PITTSFIELD — Family members of Jenna French, whose body was found Friday afternoon in the trunk of a locked car, say she had taken her life amid dealing with many issues she didn’t feel as though she could handle.
“There was no trauma to her or anything. It was her own … we’re waiting for toxicology reports,” Madalyn Ring, French’s grandmother, said in an interview at her home in Pittsfield Monday afternoon.
Steve McCausland, a spokesman for the Maine Department of Public Safety, said Saturday that there was no indication of foul play. An autopsy was started Saturday morning and the medical examiner was running additional tests.
Ring, who lived with French and her two children, saw her granddaughter for the last time Tuesday morning. When French, 30, did not return home, Ring drove around town looking for her. She found French’s Chevrolet Malibu in the parking lot of the Palmyra Walmart that evening and assumed French had gone off with a friend and left her car.
Ring returned to the parking lot to check for the car each day and filed a missing person report with the Pittsfield police Thursday. On Friday, Ring, who co-signed for the car when it was purchased, decided to have it towed to the Varney Chevrolet dealership on Somerset Avenue so that a key could be made to unlock the car.
No family members were at the dealership when French’s body was found.
Ring, as well as French’s mother, Rebecca Smith, describe French as someone who was under a lot of stress and dealing with issues that were complicating her life at the time of her death.
She struggled with mental and physical illnesses which weighed on her. Throughout her life she had to manage the depression and anxiety that came with bipolar disorder. A lung disease made French prone to pneumonia and at times made it difficult to breathe.
This past fall French’s health took a turn and she had to be taken by LifeFlight to the hospital in Bangor.
“We thought we lost her,” Ring said. French had to be intubated and put on a ventilator for 11 days until she recovered.
French’s family does not want people to remember her by the way that she died, but as friends and family knew her: an outgoing, adventurous and caring woman who loved her children fiercely.
French was the kind of mother who regularly recorded her children’s heights by engraving small dashes into the door frame.
She’d go all out for cookouts and birthday parties, most recently transforming their home into an oceanside scene for her son Logan’s sixth birthday party.
“She rolled up the rug and put sand all over the floors and took things off the walls so she could put up blue streamers so it would look like ocean waves,” Ring said.
Her love for the beach and water was something she shared with her kids often by taking them on trips to the coast to collect sea glass and to the Boston Aquarium so they could see the fish.
“She was crazy about animals,” Ring said, citing the two dogs and cat who roamed their home, as well as the bearded dragon French’s 14-year-old daughter, Kelsie, keeps in a heated habitat.
Ring and Smith said French was the type of person who would help anyone out, no matter the time or circumstance.
“If she knew someone out there needed something and she had it, she would give it to them, or she would find a way to get it for them,” Ring said. “She took care of everyone except herself.”
French grew up in Pittsfield with Ring and attended school at Maine Central Institute.

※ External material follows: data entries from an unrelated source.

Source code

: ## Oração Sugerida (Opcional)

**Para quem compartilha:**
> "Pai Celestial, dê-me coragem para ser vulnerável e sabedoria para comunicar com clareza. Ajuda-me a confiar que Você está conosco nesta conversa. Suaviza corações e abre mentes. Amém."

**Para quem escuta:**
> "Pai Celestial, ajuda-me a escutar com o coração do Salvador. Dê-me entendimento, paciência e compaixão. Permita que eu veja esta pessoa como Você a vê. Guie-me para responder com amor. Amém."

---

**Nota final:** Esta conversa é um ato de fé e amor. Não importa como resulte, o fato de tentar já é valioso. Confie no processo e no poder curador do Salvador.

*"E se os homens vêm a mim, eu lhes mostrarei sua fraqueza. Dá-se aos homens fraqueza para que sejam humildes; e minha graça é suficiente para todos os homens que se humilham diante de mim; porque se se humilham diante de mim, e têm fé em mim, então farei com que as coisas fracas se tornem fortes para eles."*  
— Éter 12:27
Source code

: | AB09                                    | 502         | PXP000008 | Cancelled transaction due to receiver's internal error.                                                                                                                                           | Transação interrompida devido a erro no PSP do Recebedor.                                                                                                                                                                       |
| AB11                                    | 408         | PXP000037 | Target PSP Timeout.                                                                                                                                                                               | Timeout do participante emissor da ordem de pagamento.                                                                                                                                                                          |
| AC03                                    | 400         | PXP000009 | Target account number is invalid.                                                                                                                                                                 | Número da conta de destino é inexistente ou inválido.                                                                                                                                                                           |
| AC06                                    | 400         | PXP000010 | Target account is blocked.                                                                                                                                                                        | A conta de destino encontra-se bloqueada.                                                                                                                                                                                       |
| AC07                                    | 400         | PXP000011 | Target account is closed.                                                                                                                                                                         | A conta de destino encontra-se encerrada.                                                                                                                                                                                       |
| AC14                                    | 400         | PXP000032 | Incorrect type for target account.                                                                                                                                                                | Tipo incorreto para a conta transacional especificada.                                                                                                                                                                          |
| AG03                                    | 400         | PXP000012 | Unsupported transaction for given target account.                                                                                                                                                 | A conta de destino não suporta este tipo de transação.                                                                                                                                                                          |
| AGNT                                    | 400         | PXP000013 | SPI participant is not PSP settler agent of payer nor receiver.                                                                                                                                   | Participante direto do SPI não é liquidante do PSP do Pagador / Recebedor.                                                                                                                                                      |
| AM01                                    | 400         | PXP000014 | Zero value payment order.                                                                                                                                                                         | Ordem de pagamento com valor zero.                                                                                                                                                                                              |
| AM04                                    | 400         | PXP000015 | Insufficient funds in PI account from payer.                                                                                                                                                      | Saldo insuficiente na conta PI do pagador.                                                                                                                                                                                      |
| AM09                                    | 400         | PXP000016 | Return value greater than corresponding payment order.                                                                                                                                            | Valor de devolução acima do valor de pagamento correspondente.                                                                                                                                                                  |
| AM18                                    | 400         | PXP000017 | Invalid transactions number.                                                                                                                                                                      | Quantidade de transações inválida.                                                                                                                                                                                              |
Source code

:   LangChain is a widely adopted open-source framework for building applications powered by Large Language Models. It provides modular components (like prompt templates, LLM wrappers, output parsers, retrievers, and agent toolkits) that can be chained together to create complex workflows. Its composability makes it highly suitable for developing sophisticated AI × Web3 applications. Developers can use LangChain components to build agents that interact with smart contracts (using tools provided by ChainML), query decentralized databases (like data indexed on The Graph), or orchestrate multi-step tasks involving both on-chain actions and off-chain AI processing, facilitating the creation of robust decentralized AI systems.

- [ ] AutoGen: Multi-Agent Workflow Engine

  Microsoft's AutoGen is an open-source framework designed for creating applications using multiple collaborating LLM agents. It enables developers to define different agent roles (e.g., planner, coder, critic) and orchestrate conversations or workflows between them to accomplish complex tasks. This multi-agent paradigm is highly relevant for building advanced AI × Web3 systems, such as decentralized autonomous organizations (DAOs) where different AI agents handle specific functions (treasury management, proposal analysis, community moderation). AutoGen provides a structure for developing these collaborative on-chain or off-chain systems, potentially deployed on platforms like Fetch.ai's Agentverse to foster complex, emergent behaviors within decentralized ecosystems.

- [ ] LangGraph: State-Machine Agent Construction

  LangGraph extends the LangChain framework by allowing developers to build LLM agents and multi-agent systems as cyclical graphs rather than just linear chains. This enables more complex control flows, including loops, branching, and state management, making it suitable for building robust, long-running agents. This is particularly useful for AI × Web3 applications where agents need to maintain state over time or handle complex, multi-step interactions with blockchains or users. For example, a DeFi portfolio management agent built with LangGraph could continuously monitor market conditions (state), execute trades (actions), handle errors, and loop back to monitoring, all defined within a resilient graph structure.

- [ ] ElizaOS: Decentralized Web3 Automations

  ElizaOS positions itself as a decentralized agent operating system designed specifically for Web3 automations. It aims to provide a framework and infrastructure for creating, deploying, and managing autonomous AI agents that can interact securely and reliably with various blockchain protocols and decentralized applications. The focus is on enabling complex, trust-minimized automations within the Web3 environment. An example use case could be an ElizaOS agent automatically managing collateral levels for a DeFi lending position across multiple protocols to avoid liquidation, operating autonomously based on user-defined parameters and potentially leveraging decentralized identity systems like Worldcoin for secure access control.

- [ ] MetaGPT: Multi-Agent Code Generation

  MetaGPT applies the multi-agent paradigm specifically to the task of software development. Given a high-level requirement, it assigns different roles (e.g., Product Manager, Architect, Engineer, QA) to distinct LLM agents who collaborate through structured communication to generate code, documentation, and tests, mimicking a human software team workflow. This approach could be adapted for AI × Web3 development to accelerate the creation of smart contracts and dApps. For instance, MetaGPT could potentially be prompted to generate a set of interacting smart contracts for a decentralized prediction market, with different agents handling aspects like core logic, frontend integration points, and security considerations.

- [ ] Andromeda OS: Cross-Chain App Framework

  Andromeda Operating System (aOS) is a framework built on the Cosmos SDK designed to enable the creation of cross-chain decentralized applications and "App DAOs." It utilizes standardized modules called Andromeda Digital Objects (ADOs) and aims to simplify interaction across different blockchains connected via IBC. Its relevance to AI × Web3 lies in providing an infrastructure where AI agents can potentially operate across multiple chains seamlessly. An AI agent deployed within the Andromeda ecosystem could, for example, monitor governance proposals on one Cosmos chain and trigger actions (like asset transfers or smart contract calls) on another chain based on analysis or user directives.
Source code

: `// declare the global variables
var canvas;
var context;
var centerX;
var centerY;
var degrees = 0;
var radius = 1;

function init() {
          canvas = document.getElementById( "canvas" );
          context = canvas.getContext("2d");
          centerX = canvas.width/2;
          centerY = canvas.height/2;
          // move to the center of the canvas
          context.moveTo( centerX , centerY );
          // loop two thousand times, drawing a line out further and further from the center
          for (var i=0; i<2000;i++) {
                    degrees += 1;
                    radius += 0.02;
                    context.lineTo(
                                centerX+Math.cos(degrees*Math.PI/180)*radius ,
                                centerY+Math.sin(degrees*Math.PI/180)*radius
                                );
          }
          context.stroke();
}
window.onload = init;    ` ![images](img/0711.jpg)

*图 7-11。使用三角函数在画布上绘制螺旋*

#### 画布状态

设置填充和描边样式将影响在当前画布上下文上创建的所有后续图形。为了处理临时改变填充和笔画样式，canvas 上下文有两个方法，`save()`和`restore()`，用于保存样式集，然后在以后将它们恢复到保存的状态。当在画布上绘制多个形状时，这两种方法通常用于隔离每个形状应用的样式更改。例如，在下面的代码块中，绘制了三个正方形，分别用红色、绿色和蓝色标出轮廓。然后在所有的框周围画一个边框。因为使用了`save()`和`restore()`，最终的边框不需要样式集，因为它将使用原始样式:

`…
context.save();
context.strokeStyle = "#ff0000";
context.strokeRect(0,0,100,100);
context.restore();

She has a half-brother and half-sister who live in Texas and two brothers who live in Newport and Glenburn.
She became pregnant with Kelsie as a teenager and finished her high school studies at Maine Children’s Home for Little Wanderers.
She later married Kelsie’s father and her childhood sweetheart, Matt. The couple then had their son, Logan, but later divorced and have remained good friends.
French’s days were spent as a stay-at-home mother, taking the kids to school and appointments. In her downtime, she knitted blankets and made crafts. She also had a standing dinner date with her mother on Tuesdays at China Way in Newport. Sometimes the two would go shopping for boots and clothes, get their hair done and just talk.
“It was a mother-daughter, best friend type deal,” Smith said.
Smith and Ring were looking through old pictures of French Monday afternoon. In some French was pictured as a smiling young girl and in others she was an adult making silly faces with her children. The two lingered over a photo French had taken just a few weeks ago.
“She’s a beautiful, beautiful girl,” Smith said.
Ring said French’s attitude toward the world was like her grandfather’s, Ring’s deceased husband.
“Some people get up in the morning and are like ‘Oh, god, don’t talk to me. I want coffee.’ But they would get up and be like ‘Watch out world, here I come!'” Ring said. “Their feet hit the floor and they were ready to face the day and tackle the world.”
Friends and family will be able to share their own memories of French at a celebration of her life at 2 p.m. Sunday at the Sebasticook Elks Lodge on Middle Road in Pittsfield.
“The friends that count, the friends that cared — they will be there,” Ring said.
As for how the family will move on, Smith said they’ll find a way.
“Evenutally our family will wrap our heads around this and find peace for her,” she said. “She’s got two beautiful children and she’s going to live on through them.”